Seguramente, será importante para las próximas candidatas al cetro vendimial repasar el testimonio de esta mujer, para valorar y no olvidar jamás, que la belleza cuando es auténtica nada tiene de frivolidad, siempre se reviste de humildad, sencillez y servicio al pueblo.
Valdrá la pena recordar que cuando se es Reina del Pueblo, es posible reinar siempre, aún con mandato cumplido.
Podrán aprender, mirando la vida de estar gran mujer, que es posible reinar sin dejar de ser una esposa enamorada, una hija dócil y colaboradora en todo, una hermana solidaria y confidente, cercana siempre a parientes y amigos…

Decimos también que Nuri nos enseña que es posible reinar sin abandonar la fe…
Que es posible ser reina sin dejar de creer que Dios es el que Reina por encima de todos, y que la Virgen, a quien honró como la señora del Huerto en su escuela, como la Virgen del Carmen en su amada Pareditas…o como Patrona de los Viñedos en cada Vendimia…es siempre la más pura, la más bella, la más hermosa de todas.

No dejaremos nunca de creer que…
Una estrella se ha encendido en el Cielo de Dios y de los hombres y mujeres acá en San Carlos…
Una nueva estrella brillará para siempre en las noches, con una luz sin igual, sobre los campos perfumados del orégano…
Una estrella que no apagará nunca su brillo en el corazón de la familia y amigos…
Una estrella que brillará con su luz en cada Vendimia de nuestro suelo...

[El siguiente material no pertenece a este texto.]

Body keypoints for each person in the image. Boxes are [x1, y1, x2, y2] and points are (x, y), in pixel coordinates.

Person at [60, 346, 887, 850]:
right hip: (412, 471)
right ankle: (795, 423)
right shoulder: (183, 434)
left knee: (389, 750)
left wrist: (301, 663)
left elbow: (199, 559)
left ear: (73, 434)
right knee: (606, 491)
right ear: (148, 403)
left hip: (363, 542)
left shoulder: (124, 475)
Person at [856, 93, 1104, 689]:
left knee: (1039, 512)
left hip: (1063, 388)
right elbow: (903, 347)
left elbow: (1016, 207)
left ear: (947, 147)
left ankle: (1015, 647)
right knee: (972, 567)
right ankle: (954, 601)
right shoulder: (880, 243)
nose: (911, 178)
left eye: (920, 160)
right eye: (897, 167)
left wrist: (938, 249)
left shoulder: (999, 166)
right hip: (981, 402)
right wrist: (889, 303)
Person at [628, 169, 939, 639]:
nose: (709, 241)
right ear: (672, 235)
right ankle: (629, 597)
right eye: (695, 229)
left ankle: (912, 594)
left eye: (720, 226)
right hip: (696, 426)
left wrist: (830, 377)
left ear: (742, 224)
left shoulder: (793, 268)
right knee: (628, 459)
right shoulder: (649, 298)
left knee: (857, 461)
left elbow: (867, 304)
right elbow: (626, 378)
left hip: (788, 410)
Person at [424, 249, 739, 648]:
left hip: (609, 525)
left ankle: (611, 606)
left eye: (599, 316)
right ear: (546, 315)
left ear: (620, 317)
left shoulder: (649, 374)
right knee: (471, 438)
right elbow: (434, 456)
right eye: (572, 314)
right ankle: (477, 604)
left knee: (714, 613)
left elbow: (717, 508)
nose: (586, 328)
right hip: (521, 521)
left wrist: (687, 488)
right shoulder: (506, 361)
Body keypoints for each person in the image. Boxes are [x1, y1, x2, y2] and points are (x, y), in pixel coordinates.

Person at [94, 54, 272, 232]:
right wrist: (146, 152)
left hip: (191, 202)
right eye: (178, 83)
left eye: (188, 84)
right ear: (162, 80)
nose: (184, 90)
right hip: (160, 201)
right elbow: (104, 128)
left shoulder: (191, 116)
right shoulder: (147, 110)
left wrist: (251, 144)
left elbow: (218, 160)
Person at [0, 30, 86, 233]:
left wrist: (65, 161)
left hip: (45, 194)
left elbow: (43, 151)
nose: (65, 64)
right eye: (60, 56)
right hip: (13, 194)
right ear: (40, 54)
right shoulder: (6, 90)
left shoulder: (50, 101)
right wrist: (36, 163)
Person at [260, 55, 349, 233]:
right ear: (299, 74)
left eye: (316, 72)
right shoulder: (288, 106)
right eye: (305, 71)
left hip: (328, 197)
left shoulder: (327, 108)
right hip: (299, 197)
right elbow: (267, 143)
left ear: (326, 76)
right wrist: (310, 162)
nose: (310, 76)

A la madre de todos, a la Virgen María, Reina de las reinas, a la madre del Cielo, a la que estuvo al pie de la cruz y comparte el gozo pascual que nadie le puede arrebatar, le decimos, junto a Nuri, que participa en la comunión de los santos y del vino nuevo en el Reino de los Cielos… Dios te salve María, llena eres de gracias, el Señor está contigo, bendita tu eres entre todas las mujeres, y bendito es el fruto de tu vientre, Jesús. Santa María, madre de Dios, ruega por nosotros pecadores, ahora y en la hora de nuestra muerte. Amén.